Его ноги, тяжело отделяясь от почвы, были точно налиты свинцом.

Он знал и не знал, что будет. Он знал, что любит Лизу, что она его жена по природе, по любви, по жизни. И с той минуты он уже не жил раздельно от нее, он отдал ей себя всего. Так он понимал любовь.

Он подвигался медленно, чуть заметно. И чем больше гнала, торопила его мысль, тем медленнее несли его ноги, Он точно отдалял роковую минуту, опасаясь того, что должен был пережить сейчас. И смутно колебалась в нем надежда на лучший исход, смутно, почти неощутимо.

Когда неожиданно вынырнул перед ним маленький домик с освещенным окном, он вздрогнул и остановился. Освещенное окно таило загадку. И казалось загадочно само, единственное яркое среди общей темноты ночи. Точно глаз того чудовища, которое зовут судьбой.

Он встал на колени, чтобы не шуметь подошвами, и подполз к окну. Потом, придерживая рукою исступленно бившееся сердце, выпрямился и приник к стеклу.

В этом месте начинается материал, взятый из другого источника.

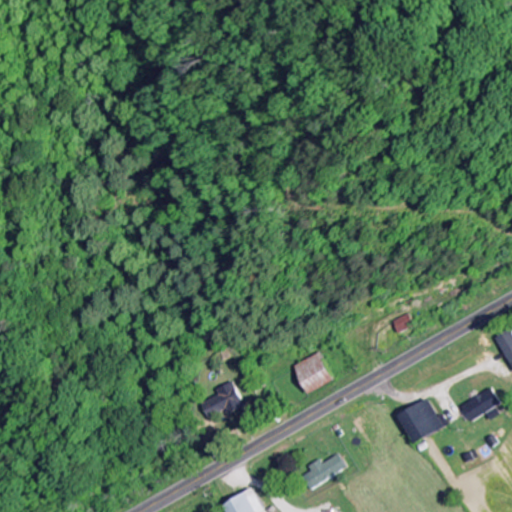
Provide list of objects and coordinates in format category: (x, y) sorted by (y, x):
building: (403, 325)
building: (506, 347)
building: (314, 375)
building: (225, 403)
road: (326, 405)
building: (481, 408)
building: (422, 423)
building: (324, 473)
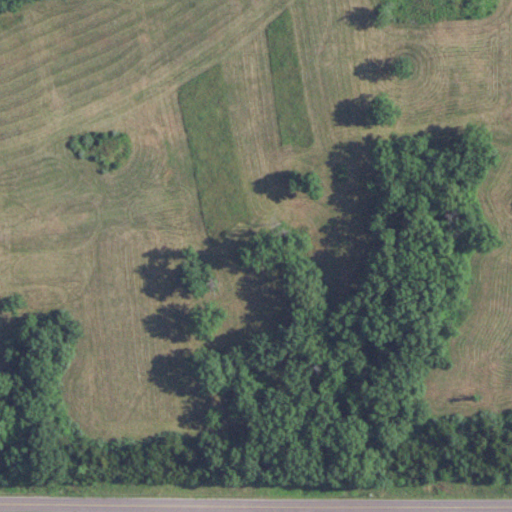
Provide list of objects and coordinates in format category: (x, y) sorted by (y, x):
road: (256, 506)
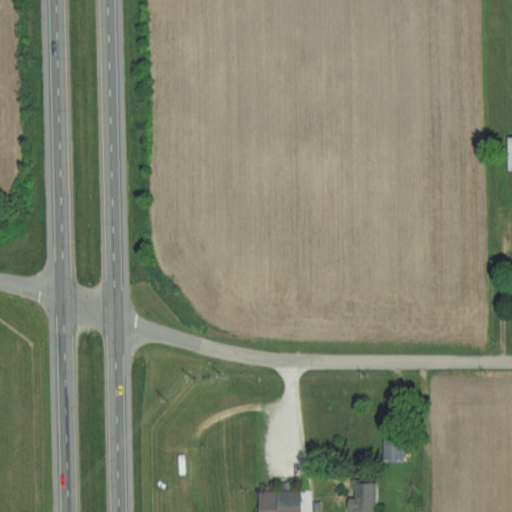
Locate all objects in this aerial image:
road: (61, 255)
road: (114, 255)
road: (250, 357)
building: (396, 450)
building: (287, 499)
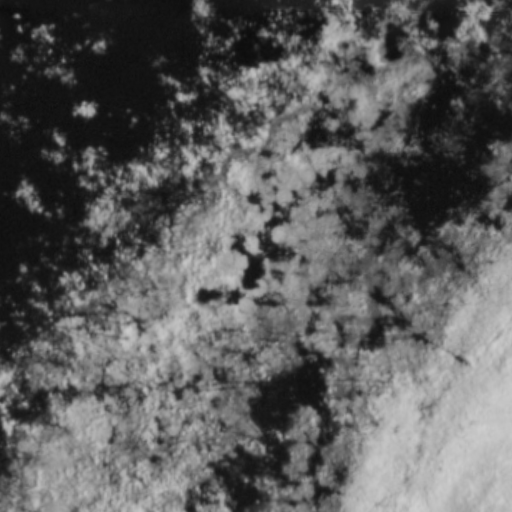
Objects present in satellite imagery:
power tower: (127, 331)
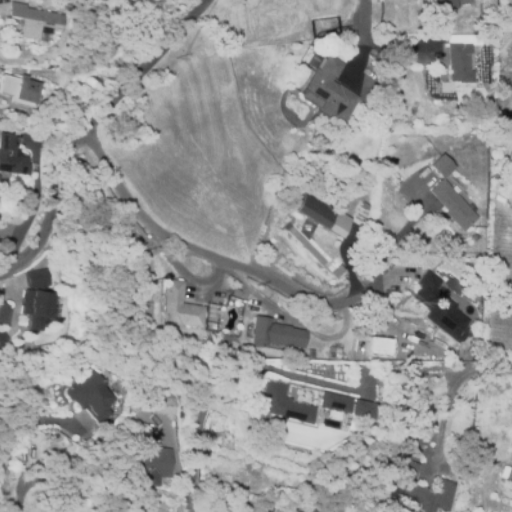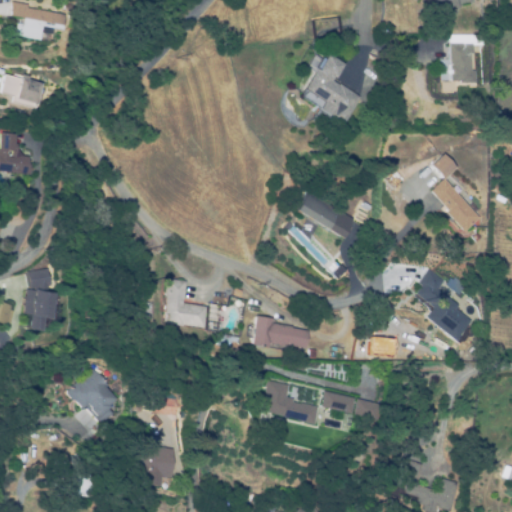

Занавеска не позволяла ему увидеть, что происходило в комнате, но на ней ясно обрисовывались силуэты двух теней.

Дыхание замерло в груди Марка. Мысль заглохла. И вдруг неожиданно, не помня себя, он закричал дико, как сыч в темноте ночи, и сильно ударил кулаком по стеклу, и выбил окно. Стекло с жалобным звоном упало к его ногам. Не замечая кусков, вонзившихся в его руку, и залившей ее крови, он сильно рванул занавеску и заглянул внутрь комнаты.

Глеб и Лиза стояли посреди нее. Он дико захохотал и отпрянул назад во тьму ночи. И мысль его почему-то неожиданно вырисовала ему мертвое тельце слепого щегла.


* * *

Было утро. Был день. Был вечер и ночь, опять было утро и вечер. А Марк все ходил, все ходил по кладбищу, городу, по предместью и лесу. Он не работал больше на фабрике. Он не мог работать и думать он не мог. Он уснул. И уснувши, ходил и ходил только до устали, до изнеможения, до боли и судорог, которых не чувствовал даже. Он был страшен со своим помутившимся взглядом, и встречные с ужасом смотрели на его растрескавшиеся губы и сухие глаза.

Казанский искал его и не нашел. Отец посылал за ним — он не вернулся.

— Пропал Марк! — говорила Китти, и нездоровое любопытство зажигалось в ее глазах.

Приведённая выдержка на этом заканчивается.